Márcia Maria Auxiliadora Naschenveng Pinheiro Margis, professora titular do Departamento de Genética e Centro de Biotecnologia da Universidade Federal do Rio Grande do Sul (Ufrgs), soma mais de 20 anos dedicados à pesquisa sobre genética funcional do arroz, com ênfase na compreensão dos mecanismos moleculares de resposta a estresses abióticos que contribuem diretamente para a sustentabilidade agrícola em cenários de mudanças climáticas. Nascida em Cuiabá (MT), a docente atua também nos programas de Pós-Graduação em Genética e Biologia Molecular (PPGBM) e de Pós Graduação em Biologia Celular e Molecular (PPGBCM). 
O estudo da resposta de plantas a estresses sempre despertou muito interesse da comunidade científica, pois auxilia no desenvolvimento de tolerância a estresses abióticos e resistência a estresses bióticos. "Estresses abióticos como salinidade, seca, alagamentos, altas ou baixas temperaturas, deficiência de minerais ou toxicidade de metais limitam a produtividade agronômica no mundo", ressalta. A docente destaca que o entendimento dessas respostas é essencial para programas de melhoramento genético de plantas cultiváveis. "Na verdade, a minha pesquisa visa entender a função dos genes de respostas ao estresse", comenta.
Conforme a professora titular do Departamento de Genética e Centro de Biotecnologia da Ufrgs, quando uma planta é submetida a um estresse abiótico, ela reprograma o genoma expresso de maneira a ter proteínas que ajudem a suportar esse estresse. Márcia comenta que desde o começo da sua carreira acadêmica sempre se interessou pelos genes de estresse relacionados a estresses bióticos (quando a planta, por exemplo, responde a uma infecção fúngica, bacteriana ou a um vírus) e abióticos - que estão expostos a seca, altas e baixas temperaturas e frio. "Sempre quis entender quais são os genes expressos nas plantas e quando elas são submetidas a esse tipo de estresse", destaca.
No campo de pesquisa da professora, o arroz, pelo seu alto valor nutricional, possui grande importância na alimentação humana e na agronomia e, atualmente, representa o alimento com maior potencial para combater a fome no mundo por causa de sua versatilidade e ampla capacidade de adaptação, desempenhando um papel estratégico tanto economicamente quanto socialmente.

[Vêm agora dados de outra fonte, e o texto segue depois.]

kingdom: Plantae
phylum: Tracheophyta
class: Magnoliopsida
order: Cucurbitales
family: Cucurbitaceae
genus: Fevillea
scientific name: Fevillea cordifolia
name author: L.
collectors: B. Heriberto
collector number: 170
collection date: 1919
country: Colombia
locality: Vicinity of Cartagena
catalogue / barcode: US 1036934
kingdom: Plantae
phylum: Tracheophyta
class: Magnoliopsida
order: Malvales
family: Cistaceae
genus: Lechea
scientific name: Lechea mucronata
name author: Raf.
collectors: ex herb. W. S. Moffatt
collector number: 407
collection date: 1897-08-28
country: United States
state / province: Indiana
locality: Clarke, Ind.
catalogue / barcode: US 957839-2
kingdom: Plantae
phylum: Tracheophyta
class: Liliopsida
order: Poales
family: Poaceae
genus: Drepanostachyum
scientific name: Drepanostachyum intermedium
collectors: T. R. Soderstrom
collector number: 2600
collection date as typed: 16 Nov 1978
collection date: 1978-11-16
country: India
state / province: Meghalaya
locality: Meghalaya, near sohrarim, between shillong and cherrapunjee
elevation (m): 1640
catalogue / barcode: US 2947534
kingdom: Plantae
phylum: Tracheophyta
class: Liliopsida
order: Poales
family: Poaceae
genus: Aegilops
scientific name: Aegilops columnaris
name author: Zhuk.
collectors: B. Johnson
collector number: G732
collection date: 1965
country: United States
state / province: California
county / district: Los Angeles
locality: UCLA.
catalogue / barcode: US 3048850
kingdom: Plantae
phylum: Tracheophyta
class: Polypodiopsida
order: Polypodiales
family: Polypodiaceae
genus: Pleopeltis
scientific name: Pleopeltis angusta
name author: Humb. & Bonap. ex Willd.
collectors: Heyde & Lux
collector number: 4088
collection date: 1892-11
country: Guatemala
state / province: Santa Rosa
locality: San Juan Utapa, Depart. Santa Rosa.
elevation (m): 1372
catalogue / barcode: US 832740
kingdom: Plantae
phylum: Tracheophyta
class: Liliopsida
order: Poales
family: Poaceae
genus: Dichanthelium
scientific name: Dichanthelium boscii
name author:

A docente comenta que o arroz é o seu modelo principal porque ele tem importância econômica e social. "O arroz alimenta mais da metade da população humana. Além disso, ele é importante para a agricultura e para o nosso Estado. A maior parte do arroz consumido no Brasil é produzido no Rio Grande  Sul", acrescenta.   
Com relação às mudanças climáticas, a professora comenta que é necessário tentar desenvolver plantas mais adaptadas à seca e às altas temperaturas. "Se conseguirmos manipular uma planta para ela resistir mais às altas temperaturas, à seca e à salinidade nós poderemos ter ganhos muito importantes", ressalta. "Se a gente conseguir melhorar a produtividade poderemos alimentar mais pessoas. Nós precisamos pensar no futuro da terra."